• What you need to do
Write the next part of the forum thread about the transmission bump, starting after its final post.

• Document excerpt

________________________________________

I'm always skeptical of any service performed by dealerships... I've had some pretty shoddy work done at several (hence I do all my out of warranty work, and check over any work they do very closely).. it's hard to know if that is part of your issue. I can say my transmission shift performance across the board was significantly improved with a fluid change at 45 K or so, and at that milage the fluid had already gone too far (darker than worn engine oil), I'm considering changing the fluid I'm my other car at about 36k. If you went to 60k.. I'd be concerned that some wear may be part of the issue.

Now if anyone is braking with the left foot.. that is just WRONG on many levels. So I tried that, and guess what? Big shudder and bump as the transmission kicked in.. so that IS a possible cause (theory to practice verified).. Don't brake with the left foot, unless you only have a left foot and also switch that same foot to the accelerator. That delay is what is intended to get the transmission out of free wheel (engagement of torque converter) while the engine is at idle RPM (about 820 RPM).

Sent from my Moto G (4) using Tapatalk


----------



## TDCruzeLady (Aug 14, 2013)

Ok, I'll just take it to the dealer and forget the long ride. Is changing the trans fluid a maintenance thing, or should it be a warranty item? 


Rivergoer said:


> Before you go for that long drive be sure to have the transmission fluid service done as @*MRO1791* suggested. It is NOT a lifetime fill as stated in the owners manual.


----------



## TDCruzeLady (Aug 14, 2013)

Well, I am not braking with the left foot, so that is not my problem. The bump happens as I lift my foot off the brake, but before I have put my foot on the accelerator. The Bump has only been happening since July, it is not something that always happened. I probably was at about 43000 miles when it started, I will definitely get the fluid changed.


MRO1791 said:


> I'm always skeptical of any service performed by dealerships... I've had some pretty shoddy work done at several (hence I do all my out of warranty work, and check over any work they do very closely).. it's hard to know if that is part of your issue. I can say my transmission shift performance across the board was significantly improved with a fluid change at 45 K or so, and at that milage the fluid had already gone too far (darker than worn engine oil), I'm considering changing the fluid I'm my other car at about 36k. If you went to 60k.. I'd be concerned that some wear may be part of the issue.
> 
> Now if anyone is braking with the left foot.. that is just WRONG on many levels. So I tried that, and guess what? Big shudder and bump as the transmission kicked in.. so that IS a possible cause (theory to practice verified).. Don't brake with the left foot, unless you only have a left foot and also switch that same foot to the accelerator. That delay is what is intended to get the transmission out of free wheel (engagement of torque converter) while the engine is at idle RPM (about 820 RPM).

________________________________________

• Record excerpts
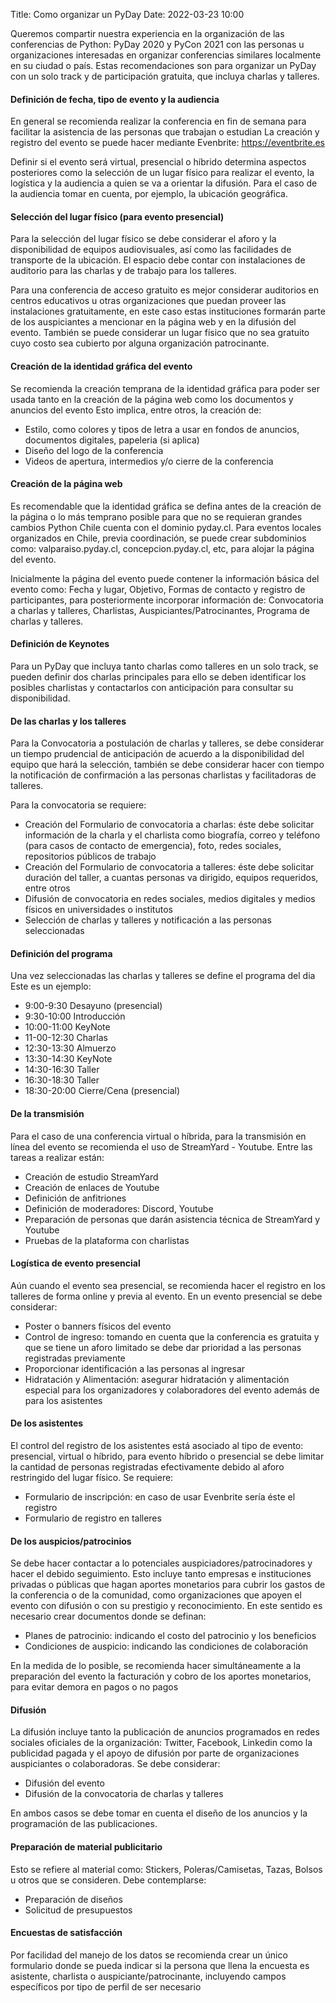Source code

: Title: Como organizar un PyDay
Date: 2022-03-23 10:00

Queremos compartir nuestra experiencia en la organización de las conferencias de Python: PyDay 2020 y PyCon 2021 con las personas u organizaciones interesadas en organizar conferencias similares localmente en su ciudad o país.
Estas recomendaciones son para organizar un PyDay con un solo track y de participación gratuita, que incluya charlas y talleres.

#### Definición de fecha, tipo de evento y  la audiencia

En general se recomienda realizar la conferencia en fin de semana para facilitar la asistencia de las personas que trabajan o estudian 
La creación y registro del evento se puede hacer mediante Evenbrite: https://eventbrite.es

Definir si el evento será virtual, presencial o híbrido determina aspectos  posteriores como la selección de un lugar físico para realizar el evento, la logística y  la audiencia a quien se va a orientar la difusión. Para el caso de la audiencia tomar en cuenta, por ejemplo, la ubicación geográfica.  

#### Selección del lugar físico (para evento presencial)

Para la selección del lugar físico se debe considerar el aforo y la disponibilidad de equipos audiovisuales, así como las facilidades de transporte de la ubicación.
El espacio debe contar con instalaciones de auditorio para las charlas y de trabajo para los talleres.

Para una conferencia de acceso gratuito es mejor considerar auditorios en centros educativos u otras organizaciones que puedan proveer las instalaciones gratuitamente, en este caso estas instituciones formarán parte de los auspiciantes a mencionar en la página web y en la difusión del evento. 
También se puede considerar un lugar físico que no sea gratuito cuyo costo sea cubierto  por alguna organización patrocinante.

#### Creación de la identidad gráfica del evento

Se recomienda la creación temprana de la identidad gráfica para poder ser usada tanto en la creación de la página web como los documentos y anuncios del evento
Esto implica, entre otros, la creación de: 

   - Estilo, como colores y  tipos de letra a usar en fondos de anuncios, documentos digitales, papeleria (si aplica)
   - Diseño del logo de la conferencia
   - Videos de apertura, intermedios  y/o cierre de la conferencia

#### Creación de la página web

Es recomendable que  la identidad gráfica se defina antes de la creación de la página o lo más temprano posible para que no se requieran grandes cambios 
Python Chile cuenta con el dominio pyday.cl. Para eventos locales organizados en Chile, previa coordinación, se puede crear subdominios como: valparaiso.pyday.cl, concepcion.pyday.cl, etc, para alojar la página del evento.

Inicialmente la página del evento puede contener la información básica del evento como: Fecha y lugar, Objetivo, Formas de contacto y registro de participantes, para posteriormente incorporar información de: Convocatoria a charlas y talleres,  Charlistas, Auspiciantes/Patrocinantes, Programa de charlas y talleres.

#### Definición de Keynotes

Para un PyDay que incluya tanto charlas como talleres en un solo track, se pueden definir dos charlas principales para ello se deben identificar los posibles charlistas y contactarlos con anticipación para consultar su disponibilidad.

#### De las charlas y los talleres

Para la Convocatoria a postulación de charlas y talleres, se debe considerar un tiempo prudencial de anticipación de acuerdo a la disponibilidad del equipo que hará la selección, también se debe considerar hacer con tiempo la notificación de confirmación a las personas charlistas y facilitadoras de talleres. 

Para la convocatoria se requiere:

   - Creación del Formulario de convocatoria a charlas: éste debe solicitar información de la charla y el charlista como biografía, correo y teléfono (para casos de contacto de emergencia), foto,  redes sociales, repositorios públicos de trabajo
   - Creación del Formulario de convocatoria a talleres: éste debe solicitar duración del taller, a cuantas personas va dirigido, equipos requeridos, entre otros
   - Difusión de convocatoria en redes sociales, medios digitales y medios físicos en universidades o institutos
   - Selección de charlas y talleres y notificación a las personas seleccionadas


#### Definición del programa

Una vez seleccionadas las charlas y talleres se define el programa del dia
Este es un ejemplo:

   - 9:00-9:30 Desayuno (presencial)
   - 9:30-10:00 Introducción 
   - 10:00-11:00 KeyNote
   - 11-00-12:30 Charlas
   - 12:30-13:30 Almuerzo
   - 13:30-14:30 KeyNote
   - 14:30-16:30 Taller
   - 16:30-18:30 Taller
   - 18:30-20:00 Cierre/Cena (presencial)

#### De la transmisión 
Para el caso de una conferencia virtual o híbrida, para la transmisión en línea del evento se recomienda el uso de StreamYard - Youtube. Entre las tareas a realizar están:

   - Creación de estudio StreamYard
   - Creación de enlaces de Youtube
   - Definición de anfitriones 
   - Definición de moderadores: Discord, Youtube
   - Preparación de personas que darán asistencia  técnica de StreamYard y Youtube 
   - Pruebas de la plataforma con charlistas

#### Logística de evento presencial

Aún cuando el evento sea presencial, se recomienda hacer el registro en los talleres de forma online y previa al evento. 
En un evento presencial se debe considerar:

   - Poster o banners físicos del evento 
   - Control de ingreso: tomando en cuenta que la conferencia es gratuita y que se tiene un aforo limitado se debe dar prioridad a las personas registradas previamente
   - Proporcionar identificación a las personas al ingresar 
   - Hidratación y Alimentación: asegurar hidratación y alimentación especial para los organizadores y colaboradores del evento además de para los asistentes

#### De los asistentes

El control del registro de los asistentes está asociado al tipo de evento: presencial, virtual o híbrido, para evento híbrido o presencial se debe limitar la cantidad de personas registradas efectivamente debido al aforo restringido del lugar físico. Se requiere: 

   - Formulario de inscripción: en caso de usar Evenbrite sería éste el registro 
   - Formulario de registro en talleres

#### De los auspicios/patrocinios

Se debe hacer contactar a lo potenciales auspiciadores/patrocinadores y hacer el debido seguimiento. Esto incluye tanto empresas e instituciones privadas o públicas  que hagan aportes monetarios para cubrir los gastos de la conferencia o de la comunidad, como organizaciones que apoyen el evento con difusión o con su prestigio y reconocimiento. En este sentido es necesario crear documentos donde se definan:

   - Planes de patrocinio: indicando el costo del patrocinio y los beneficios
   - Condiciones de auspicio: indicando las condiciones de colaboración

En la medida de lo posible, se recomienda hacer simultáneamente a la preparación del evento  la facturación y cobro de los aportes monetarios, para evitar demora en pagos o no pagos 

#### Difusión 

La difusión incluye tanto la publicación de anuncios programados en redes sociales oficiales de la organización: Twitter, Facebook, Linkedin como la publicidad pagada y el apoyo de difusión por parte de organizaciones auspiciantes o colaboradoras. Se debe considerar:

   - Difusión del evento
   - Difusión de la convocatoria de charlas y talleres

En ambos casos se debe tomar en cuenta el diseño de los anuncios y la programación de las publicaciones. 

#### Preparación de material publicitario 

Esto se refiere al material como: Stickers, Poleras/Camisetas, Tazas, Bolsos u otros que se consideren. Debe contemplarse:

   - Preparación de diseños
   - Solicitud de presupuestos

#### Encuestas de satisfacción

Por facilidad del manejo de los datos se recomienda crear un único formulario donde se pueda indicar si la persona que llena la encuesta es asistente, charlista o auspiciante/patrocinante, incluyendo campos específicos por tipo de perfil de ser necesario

________________________________________

• Response to this task
> 
> Sent from my Moto G (4) using Tapatalk


----------



## TDCruzeLady (Aug 14, 2013)

HI Rivergoer, Thanks for the info on the fluid change What do you mean by 3X Change?? I am totally clueless about autos so sadly I rely on the dealer to do the right thing, so far they have been very good and I have been satisfied. I have another year+ or warranty so I am getting my work done at the dealer. I will be looking for a good diesel mechanic when that is finished unless I decide to get another car. ITH


Rivergoer said:


> I went with Amsoil Fuel Efficient Synthetic ATF and did the 3x change recommended by @*XtremeRevolution*.


----------



## boraz (Aug 29, 2013)

TDCruzeLady said:


> HI Rivergoer, Thanks for the info on the fluid change What do you mean by 3X Change?? I am totally clueless about autos so sadly I rely on the dealer to do the right thing, so far they have been very good and I have been satisfied. I have another year+ or warranty so I am getting my work done at the dealer. I will be looking for a good diesel mechanic when that is finished unless I decide to get another car. ITH


open the drain plug of the trans

itll stop draining at some point, but the design of the transmission, there is still ALOT of fluid in there, unlike engine oil change, where it all or 99% comes out

so for this transmission, you drain, fill, drive a bit, drain, fill, drive a bit, drain, fill....youve essentially changed MOST of the fluid....you could keep goin and do more, but the amount of OLD fluid you get on subsequent drains isnt worth the $$$ of the new fluid.


----------



## TDCruzeLady (Aug 14, 2013)

Thanks...


boraz said:


> open the drain plug of the trans
> 
> itll stop draining at some point, but the design of the transmission, there is still ALOT of fluid in there, unlike engine oil change, where it all or 99% comes out
> 
> so for this transmission, you drain, fill, drive a bit, drain, fill, drive a bit, drain, fill....youve essentially changed MOST of the fluid....you could keep goin and do more, but the amount of OLD fluid you get on subsequent drains isnt worth the $$$ of the new fluid.


----------



## TDCruzeLady (Aug 14, 2013)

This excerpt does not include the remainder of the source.